──────── Raw data ────────
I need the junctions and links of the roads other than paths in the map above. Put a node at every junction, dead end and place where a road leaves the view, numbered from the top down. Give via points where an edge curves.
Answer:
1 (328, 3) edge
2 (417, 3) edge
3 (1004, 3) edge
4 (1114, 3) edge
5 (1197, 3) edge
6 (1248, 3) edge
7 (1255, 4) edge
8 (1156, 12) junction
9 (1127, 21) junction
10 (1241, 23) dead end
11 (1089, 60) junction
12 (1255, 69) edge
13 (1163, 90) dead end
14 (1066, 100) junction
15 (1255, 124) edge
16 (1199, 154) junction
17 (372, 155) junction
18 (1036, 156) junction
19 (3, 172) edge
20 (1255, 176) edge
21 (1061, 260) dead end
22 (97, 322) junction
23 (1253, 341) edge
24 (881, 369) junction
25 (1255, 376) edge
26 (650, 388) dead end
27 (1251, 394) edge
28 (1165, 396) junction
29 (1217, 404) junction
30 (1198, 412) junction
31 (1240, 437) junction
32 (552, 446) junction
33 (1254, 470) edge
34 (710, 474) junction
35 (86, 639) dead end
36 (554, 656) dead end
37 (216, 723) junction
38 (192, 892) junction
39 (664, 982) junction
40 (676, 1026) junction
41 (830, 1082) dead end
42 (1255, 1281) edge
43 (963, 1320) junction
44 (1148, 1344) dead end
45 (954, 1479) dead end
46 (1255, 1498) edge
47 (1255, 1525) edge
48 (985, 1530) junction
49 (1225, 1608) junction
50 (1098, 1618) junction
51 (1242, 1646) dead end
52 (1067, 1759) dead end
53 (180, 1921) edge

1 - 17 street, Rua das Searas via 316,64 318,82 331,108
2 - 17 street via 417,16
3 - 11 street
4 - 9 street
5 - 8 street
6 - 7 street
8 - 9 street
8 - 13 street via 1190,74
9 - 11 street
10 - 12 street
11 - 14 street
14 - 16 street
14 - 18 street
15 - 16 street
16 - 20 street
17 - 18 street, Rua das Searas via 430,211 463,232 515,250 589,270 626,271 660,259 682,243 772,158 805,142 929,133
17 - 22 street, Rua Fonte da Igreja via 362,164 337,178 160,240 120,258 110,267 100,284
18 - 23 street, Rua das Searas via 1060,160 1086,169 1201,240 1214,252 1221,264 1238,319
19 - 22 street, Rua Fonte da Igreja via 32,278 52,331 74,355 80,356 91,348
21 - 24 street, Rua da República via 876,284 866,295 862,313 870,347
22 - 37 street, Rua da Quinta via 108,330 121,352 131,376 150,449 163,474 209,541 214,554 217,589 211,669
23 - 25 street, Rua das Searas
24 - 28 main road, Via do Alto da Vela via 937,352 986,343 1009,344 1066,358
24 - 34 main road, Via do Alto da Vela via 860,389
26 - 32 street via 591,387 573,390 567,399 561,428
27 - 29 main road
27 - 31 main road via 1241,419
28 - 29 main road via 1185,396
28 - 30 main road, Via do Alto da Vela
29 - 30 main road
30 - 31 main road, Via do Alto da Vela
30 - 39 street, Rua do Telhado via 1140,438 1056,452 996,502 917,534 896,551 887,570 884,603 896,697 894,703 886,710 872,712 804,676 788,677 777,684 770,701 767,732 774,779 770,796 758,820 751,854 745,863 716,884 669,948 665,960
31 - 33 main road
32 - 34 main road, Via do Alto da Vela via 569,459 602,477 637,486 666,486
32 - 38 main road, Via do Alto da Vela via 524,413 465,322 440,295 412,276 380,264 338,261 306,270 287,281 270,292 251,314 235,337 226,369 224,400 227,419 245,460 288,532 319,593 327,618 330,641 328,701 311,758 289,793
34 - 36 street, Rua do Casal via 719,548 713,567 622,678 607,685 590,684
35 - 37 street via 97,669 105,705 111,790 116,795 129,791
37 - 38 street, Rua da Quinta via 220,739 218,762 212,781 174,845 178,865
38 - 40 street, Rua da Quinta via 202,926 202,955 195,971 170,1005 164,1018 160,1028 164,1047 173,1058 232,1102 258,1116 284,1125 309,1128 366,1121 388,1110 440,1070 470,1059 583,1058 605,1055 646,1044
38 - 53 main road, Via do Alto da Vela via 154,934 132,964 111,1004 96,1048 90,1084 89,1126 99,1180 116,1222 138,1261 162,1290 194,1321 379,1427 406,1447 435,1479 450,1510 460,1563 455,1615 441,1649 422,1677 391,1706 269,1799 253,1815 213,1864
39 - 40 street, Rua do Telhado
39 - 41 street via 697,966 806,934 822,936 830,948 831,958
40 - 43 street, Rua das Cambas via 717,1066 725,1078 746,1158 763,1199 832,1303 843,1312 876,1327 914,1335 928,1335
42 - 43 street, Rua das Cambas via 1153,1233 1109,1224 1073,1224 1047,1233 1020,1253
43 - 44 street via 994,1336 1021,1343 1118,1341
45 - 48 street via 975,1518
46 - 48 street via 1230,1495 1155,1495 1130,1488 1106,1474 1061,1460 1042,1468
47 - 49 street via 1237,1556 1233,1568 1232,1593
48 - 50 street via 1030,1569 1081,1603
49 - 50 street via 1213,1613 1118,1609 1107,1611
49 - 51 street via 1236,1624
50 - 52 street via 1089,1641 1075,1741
────────
──────── Raw data ────────
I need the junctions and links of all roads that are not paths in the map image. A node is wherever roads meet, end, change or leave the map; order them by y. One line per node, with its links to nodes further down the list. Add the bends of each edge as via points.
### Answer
────────
──────── Raw data ────────
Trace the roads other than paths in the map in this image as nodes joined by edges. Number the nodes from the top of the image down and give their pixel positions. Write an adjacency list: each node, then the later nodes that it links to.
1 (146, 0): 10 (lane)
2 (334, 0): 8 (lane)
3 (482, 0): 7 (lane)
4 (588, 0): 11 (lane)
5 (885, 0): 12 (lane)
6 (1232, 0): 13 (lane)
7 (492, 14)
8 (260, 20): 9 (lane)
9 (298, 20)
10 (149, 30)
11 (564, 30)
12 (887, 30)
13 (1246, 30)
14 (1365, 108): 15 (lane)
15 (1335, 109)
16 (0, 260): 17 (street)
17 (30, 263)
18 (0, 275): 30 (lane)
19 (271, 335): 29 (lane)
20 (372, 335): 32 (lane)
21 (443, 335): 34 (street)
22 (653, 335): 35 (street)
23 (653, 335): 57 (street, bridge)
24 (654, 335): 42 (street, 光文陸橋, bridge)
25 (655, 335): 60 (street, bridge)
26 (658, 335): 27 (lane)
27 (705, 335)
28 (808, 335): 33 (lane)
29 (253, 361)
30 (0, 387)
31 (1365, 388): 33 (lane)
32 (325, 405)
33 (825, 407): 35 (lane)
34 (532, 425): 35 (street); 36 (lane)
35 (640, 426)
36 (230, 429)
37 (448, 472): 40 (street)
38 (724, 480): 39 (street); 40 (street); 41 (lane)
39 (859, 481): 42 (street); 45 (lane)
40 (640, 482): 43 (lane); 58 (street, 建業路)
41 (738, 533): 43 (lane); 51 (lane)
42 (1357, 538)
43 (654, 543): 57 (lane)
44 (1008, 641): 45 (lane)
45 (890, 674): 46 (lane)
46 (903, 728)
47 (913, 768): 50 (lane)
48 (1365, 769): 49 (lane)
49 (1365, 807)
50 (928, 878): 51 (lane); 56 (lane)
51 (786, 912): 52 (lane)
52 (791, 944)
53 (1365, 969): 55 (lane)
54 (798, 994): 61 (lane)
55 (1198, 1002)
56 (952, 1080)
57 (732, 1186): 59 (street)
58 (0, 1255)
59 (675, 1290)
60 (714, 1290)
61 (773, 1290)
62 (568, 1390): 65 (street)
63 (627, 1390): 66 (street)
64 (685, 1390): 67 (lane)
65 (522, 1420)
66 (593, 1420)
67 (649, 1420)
────────
**Task brief:**
Go through the entries and copy every line with "junctions".

**Your solution:**
I need the junctions and links of the roads other than paths in the map above. Put a node at every junction, dead end and place where a road leaves the view, numbered from the top down. Give via points where an edge curves.
I need the junctions and links of all roads that are not paths in the map image. A node is wherever roads meet, end, change or leave the map; order them by y. One line per node, with its links to nodes further down the list. Add the bends of each edge as via points.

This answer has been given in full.